WHAT IS EXPECTED
Every line of the data below that holds the string "shaded" needs to be reported.

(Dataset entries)
---

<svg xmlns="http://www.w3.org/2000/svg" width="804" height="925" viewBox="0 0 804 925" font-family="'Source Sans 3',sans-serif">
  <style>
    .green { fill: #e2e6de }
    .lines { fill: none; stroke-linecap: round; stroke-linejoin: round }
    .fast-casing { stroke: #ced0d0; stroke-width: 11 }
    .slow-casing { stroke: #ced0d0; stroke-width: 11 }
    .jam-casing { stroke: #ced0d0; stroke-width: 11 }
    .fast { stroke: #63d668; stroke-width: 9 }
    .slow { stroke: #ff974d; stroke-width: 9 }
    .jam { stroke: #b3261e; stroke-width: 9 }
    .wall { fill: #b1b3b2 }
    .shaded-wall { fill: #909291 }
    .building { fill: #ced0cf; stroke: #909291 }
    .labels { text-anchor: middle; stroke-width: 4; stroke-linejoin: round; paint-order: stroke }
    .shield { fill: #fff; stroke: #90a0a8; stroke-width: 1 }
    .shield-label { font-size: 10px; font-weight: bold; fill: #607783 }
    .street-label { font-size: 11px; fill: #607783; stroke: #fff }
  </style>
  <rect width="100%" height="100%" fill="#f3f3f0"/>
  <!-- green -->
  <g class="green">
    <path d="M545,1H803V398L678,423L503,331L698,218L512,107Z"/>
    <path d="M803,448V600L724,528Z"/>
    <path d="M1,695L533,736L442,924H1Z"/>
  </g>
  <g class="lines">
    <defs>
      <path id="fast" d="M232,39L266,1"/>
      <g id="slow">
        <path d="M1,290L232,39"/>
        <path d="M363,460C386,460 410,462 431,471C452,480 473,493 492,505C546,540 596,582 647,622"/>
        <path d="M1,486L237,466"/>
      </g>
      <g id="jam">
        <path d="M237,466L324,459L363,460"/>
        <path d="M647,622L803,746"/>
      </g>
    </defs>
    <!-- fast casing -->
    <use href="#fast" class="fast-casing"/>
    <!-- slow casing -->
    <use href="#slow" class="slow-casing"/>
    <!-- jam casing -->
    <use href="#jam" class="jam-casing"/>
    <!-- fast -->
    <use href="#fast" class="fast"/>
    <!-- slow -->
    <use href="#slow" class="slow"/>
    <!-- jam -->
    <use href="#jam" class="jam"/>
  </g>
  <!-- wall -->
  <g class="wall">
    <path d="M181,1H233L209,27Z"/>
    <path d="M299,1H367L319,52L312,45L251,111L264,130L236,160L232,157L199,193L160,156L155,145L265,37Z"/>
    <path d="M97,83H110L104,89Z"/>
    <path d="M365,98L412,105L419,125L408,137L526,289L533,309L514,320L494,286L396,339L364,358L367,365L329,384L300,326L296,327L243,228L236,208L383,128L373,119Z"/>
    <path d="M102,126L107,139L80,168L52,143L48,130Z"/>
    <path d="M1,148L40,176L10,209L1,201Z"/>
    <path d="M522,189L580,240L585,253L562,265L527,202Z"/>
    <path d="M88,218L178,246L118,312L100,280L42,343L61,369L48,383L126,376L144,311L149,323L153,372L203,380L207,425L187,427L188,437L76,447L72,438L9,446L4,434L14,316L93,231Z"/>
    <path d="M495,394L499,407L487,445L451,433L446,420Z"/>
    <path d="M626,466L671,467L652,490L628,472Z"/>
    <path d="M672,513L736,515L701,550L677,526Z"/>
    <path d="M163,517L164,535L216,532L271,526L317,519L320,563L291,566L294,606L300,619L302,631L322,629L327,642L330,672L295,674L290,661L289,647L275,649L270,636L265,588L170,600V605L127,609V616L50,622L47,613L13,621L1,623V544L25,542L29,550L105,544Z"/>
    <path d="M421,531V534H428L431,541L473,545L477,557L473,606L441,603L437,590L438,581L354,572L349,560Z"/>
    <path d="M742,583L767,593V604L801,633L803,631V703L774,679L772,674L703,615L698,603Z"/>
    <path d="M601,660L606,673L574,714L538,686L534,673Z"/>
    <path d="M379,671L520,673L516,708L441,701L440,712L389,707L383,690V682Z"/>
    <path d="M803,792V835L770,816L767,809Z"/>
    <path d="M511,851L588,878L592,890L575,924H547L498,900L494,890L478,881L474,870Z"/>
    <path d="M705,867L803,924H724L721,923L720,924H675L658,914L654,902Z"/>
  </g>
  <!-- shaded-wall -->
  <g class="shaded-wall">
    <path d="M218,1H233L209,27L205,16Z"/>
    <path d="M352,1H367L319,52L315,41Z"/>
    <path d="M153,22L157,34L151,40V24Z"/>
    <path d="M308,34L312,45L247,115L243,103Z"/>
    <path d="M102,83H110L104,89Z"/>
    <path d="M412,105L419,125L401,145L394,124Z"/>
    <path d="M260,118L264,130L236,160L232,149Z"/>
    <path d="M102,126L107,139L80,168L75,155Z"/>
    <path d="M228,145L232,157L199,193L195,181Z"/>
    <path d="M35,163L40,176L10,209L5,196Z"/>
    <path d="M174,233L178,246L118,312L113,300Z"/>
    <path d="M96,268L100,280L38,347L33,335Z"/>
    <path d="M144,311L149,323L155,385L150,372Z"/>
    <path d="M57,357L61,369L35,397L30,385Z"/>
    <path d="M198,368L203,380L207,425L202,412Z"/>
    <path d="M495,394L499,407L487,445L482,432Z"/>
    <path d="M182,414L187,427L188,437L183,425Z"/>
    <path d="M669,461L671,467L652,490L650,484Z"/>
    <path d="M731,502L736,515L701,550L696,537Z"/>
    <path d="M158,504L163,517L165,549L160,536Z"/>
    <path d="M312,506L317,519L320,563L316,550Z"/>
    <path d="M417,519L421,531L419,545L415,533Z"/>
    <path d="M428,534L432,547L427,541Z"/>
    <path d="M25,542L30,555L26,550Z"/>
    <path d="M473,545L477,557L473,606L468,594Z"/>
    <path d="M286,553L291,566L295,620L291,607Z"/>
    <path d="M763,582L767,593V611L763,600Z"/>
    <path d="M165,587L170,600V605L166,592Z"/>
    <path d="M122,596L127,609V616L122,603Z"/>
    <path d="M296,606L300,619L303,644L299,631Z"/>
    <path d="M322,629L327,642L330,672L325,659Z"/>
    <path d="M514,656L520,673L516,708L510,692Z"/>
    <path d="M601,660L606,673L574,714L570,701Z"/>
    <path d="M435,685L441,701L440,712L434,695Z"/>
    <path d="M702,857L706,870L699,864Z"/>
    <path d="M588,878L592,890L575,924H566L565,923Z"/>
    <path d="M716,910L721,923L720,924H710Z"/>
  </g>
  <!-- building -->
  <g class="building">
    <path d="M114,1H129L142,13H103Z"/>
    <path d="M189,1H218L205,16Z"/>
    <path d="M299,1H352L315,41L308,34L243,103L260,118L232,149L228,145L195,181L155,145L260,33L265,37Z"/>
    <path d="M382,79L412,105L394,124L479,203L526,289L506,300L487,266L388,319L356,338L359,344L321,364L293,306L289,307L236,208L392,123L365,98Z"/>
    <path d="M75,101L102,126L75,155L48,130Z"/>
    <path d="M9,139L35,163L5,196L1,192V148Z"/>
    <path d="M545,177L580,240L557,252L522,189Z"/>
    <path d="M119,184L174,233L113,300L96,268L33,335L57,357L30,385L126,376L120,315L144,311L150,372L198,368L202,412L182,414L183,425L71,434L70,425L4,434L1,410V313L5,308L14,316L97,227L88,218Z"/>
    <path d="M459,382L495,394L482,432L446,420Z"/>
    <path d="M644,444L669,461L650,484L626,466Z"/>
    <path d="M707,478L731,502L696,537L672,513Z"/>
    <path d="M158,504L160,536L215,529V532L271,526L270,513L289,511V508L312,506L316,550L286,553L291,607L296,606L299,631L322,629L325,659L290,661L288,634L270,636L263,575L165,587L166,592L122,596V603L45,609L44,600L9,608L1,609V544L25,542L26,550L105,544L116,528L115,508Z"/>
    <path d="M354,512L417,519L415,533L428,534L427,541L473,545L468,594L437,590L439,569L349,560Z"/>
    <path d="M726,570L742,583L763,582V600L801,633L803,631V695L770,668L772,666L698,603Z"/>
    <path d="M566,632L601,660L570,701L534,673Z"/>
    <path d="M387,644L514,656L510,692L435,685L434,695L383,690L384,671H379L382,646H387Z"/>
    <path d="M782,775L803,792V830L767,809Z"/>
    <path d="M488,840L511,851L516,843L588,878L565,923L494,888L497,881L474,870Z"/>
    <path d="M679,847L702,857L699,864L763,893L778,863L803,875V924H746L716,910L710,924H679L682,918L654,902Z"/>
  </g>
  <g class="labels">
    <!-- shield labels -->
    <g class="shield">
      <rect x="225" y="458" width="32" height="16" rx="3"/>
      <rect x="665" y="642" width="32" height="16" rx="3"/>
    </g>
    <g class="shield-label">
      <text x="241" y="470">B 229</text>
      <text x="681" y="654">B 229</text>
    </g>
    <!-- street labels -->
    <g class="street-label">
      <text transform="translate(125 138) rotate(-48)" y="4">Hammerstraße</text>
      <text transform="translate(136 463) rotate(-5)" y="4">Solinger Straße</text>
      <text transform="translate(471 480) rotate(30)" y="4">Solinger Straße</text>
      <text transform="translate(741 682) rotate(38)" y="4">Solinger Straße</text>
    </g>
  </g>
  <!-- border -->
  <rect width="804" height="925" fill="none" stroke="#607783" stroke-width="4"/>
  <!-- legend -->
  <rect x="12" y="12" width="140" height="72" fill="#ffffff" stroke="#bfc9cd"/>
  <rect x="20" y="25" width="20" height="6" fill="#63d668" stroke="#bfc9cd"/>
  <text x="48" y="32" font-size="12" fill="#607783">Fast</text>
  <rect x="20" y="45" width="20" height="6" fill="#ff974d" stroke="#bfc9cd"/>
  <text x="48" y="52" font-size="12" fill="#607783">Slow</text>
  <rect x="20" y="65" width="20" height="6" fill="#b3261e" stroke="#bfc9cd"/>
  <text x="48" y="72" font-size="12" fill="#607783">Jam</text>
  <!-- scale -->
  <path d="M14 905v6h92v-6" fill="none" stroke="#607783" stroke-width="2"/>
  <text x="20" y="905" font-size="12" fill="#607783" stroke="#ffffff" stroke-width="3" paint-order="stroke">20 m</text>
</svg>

---

EXERCISE ANSWER
    .shaded-wall { fill: #909291 }
  <!-- shaded-wall -->
  <g class="shaded-wall">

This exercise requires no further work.